As vendas de calcário no Brasil costumam aumentar a partir de abril, com pico em setembro. Este ano, nos últimos dois meses, Marin observou um produtor rural mais preocupado, mas, na média, os volumes estão se mantendo.
O executivo avalia que há uma demanda reprimida por calcário no Brasil, que deveria estar consumindo 80 milhões de toneladas. "A gente sempre espera que o produtor invista um pouco mais em calcário para ter um maior aproveitamento do NPK (nitrogênio, fósforo e potássio). É por isso que, mesmo na crise, você não vê o volume de vendas caindo".
Investimento de R$ 300 milhões
Como o crescimento vem se mantendo, apesar dos desafios, a Viter foi investindo em expansão da capacidade de produção e desenvolvimento de novos produtos.
O total dos investimentos entre 2020 e 2026, segundo Marin, foi de R$ 300 milhões. Uma das ações foi a inauguração de um novo galpão em Nobres (MT), em dezembro do ano passado. Houve um aumento de mais de 20% na produção anual de calcário agrícola, passando de 740 mil para 900 mil toneladas.
Em 2024, foi inaugurada uma fábrica em Itaperuçu (PR), dedicada exclusivamente às operações da Viter e da Verdera, negócio especializado em gestão de resíduos. A planta tem capacidade para produzir 600 mil toneladas de calcário agrícola.
Com a unidade em Itaperuçu e a já existente em Rio Branco do Sul (PR), a Viter totalizou uma capacidade instalada para produzir 1,5 milhão de toneladas por ano de calcário agrícola no estado do Paraná.

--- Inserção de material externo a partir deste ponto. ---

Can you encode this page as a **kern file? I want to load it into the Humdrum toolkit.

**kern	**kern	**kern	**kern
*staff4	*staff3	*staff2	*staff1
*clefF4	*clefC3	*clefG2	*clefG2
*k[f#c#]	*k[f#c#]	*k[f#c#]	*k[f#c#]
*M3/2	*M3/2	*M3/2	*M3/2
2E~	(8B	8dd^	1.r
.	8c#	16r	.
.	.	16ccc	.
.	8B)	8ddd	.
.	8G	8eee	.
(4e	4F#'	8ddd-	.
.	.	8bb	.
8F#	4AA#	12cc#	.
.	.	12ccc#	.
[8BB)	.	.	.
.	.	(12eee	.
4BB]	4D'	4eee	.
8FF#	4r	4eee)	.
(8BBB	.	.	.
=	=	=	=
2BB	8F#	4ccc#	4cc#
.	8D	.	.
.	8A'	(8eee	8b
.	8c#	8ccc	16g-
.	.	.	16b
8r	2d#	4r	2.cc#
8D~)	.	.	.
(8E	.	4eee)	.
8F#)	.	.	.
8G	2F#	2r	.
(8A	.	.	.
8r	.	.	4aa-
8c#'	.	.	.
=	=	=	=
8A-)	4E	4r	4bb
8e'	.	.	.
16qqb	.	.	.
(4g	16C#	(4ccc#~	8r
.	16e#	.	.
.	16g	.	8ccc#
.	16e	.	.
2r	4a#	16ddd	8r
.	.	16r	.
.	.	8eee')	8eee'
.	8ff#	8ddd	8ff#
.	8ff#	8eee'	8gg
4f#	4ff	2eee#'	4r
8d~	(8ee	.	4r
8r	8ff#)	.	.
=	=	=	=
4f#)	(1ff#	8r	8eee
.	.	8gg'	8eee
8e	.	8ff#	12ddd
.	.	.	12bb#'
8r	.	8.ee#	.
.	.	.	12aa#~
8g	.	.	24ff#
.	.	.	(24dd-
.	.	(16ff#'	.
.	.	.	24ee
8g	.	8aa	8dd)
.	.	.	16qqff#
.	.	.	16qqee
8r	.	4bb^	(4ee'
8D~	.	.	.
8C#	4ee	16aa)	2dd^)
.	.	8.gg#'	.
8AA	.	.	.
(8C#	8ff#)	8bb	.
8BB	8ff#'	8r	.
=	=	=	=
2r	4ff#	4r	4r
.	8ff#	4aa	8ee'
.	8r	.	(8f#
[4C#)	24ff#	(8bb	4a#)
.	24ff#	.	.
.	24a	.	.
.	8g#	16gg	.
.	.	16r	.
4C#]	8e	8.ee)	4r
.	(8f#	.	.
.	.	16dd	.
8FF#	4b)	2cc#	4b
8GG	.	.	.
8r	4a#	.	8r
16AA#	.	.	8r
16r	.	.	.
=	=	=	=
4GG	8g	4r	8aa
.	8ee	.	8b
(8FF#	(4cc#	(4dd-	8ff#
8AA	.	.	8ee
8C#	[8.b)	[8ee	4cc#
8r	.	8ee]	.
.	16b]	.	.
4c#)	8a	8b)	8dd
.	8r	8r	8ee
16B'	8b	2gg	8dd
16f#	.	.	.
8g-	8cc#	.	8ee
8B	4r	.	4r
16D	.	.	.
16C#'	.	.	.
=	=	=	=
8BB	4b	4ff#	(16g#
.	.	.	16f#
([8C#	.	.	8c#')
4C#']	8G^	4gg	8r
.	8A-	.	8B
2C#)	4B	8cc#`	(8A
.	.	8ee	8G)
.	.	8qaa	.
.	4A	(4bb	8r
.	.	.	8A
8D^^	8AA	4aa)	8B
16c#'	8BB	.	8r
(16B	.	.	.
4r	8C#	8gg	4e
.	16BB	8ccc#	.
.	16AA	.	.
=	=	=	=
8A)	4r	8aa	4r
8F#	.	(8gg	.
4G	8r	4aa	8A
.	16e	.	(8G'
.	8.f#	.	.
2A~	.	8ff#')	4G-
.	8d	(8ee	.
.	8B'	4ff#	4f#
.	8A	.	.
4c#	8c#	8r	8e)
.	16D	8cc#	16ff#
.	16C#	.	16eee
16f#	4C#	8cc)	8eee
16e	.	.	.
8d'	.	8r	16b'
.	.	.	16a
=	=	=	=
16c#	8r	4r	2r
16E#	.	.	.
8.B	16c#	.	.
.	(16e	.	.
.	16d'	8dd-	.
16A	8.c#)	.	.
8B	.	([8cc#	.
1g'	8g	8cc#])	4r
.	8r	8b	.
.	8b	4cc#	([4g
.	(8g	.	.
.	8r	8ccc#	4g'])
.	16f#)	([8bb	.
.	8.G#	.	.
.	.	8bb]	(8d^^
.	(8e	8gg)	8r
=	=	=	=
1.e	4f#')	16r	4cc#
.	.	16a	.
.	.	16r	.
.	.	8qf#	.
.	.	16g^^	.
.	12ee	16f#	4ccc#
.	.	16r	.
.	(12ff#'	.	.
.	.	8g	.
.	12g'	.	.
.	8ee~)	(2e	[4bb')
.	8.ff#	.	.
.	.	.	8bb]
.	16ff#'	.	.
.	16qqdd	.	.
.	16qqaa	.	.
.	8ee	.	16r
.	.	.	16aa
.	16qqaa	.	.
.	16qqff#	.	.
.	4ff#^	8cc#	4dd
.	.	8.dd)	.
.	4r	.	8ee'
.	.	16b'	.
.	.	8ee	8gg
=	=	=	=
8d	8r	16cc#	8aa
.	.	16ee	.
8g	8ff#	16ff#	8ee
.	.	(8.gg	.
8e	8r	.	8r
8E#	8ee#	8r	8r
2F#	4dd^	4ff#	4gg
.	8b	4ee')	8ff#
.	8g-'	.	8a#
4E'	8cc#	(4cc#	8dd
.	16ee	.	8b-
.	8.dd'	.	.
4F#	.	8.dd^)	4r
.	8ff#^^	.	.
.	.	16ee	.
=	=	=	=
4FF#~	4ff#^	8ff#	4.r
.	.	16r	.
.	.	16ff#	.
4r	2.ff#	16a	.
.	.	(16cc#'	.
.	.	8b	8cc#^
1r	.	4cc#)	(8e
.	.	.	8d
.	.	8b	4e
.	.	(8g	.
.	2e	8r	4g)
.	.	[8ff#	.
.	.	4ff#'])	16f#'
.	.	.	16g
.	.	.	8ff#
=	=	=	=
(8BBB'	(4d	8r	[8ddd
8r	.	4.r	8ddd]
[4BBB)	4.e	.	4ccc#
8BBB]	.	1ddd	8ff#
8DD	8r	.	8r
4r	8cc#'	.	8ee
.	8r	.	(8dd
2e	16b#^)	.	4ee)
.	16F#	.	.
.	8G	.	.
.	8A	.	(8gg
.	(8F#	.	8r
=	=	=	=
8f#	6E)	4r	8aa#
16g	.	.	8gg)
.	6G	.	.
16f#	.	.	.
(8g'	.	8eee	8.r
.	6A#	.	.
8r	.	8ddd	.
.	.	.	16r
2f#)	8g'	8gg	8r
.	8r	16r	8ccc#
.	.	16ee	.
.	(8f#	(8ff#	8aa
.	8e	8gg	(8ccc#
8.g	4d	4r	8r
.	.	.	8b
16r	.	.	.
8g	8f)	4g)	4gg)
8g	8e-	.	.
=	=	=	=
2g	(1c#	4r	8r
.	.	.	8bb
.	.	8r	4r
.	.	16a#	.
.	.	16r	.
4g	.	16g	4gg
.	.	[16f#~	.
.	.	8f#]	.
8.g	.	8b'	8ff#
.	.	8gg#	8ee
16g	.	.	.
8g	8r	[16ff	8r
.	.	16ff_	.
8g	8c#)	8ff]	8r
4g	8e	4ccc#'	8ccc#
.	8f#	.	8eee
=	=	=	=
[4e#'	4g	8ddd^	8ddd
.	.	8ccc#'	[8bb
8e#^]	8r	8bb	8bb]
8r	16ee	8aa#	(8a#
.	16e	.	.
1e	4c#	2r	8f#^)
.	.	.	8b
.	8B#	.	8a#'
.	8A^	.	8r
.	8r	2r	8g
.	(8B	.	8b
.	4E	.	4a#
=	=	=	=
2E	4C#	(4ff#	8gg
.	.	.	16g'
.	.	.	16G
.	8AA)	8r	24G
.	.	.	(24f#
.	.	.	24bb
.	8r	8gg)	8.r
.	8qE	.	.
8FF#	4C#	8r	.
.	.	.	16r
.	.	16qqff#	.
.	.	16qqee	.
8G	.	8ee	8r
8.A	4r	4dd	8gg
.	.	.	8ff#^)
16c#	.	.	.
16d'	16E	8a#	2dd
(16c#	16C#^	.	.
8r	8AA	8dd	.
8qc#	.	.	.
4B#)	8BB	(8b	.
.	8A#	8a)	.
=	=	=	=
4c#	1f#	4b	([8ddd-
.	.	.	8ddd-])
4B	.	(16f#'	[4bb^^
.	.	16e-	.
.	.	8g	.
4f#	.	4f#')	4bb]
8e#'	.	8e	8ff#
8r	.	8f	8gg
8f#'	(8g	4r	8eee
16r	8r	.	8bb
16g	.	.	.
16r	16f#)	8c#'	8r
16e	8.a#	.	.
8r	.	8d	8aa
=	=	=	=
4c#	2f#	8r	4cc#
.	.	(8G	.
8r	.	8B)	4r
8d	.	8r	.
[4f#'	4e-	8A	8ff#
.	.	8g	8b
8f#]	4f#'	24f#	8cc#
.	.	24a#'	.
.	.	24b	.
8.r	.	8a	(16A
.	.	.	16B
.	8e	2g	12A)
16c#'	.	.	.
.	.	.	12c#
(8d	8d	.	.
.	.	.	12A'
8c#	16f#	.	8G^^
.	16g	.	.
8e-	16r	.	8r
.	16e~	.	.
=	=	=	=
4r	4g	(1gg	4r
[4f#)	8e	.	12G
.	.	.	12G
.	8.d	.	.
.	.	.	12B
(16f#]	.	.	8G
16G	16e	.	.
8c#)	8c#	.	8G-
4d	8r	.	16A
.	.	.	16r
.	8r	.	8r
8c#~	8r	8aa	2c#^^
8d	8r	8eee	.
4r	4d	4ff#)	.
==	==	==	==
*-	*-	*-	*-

Ainda em 2024, a empresa ampliou a capacidade de produção da fábrica de Itapeva (SP), adicionando mais 260 mil toneladas na produção de insumos agrícolas por ano. Na unidade, são produzidos não apenas o calcário, mas também outros fertilizantes mais elaborados.
No cargo de gerente-geral desde fevereiro deste ano, Bruno Marin diz que pretende continuar expandindo a atuação da empresa geograficamente. "A gente enxerga oportunidades em mercados onde a gente não está 100% presente, como Rio Grande do Sul, Mato Grosso do Sul, Goiás e a própria Bahia. Chegamos na borda por causa dos desafios logísticos, então são regiões com potencial de crescer", avalia.
O grande "oceano para navegar", segundo ele, está na entrada do mercado de nutrição foliar. "Esse é o meu objetivo de longo prazo. Lançamos agora os dois produtos, mas, quando olha para o que estamos investindo em pesquisa e desenvolvimento, tem mais uma série de produtos com potencial de lançamento para os próximos anos, para firmar a Viter como destaque também nesse mercado de foliares".
Ele admite que, no começo, a representatividade da Viter no mercado de foliares, que é bastante dividido, ainda será baixa, mas enxerga "crescimento importante" no prazo de 5 anos, "com resultados mais consistentes e representativos dentro do negócio". "É o futuro que estamos enxergando. Participar desse mercado com produtos ligados a nutrição, mas também com biológicos", adiantou, sem dar mais detalhes.